(Problem details) Please count the lines below that contain the string "manchas" and reply with that number alone.

(Dataset records)
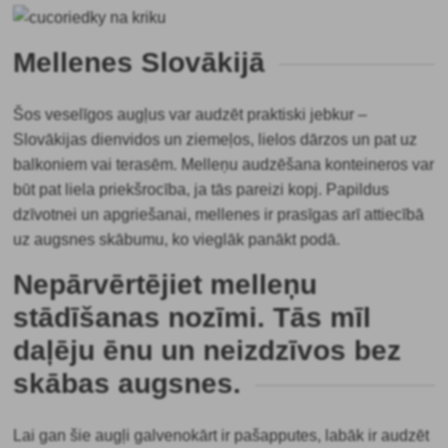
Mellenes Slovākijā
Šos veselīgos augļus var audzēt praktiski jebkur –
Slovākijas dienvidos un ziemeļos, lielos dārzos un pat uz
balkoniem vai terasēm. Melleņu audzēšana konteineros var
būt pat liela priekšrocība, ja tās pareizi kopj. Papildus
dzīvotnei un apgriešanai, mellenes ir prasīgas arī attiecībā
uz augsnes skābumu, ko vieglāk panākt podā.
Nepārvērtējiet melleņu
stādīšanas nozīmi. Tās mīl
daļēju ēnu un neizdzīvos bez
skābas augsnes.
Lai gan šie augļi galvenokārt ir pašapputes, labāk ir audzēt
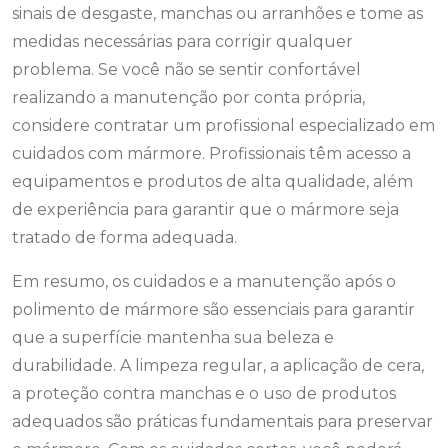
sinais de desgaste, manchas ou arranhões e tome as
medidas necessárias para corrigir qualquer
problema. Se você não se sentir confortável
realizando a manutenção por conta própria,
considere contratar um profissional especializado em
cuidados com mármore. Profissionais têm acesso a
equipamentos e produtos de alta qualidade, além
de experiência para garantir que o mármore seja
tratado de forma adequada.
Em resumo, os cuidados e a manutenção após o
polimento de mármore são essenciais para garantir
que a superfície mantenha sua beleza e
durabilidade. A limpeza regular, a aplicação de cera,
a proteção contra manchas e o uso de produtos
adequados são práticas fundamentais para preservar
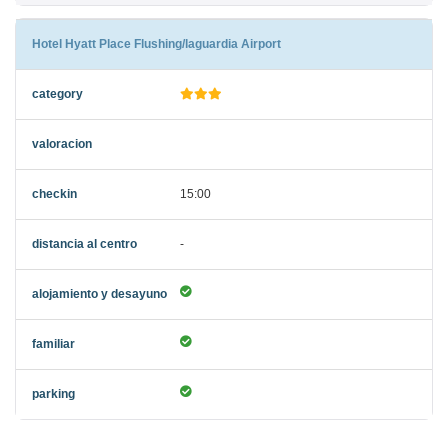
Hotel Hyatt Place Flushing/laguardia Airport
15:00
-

(Solution to this task) 2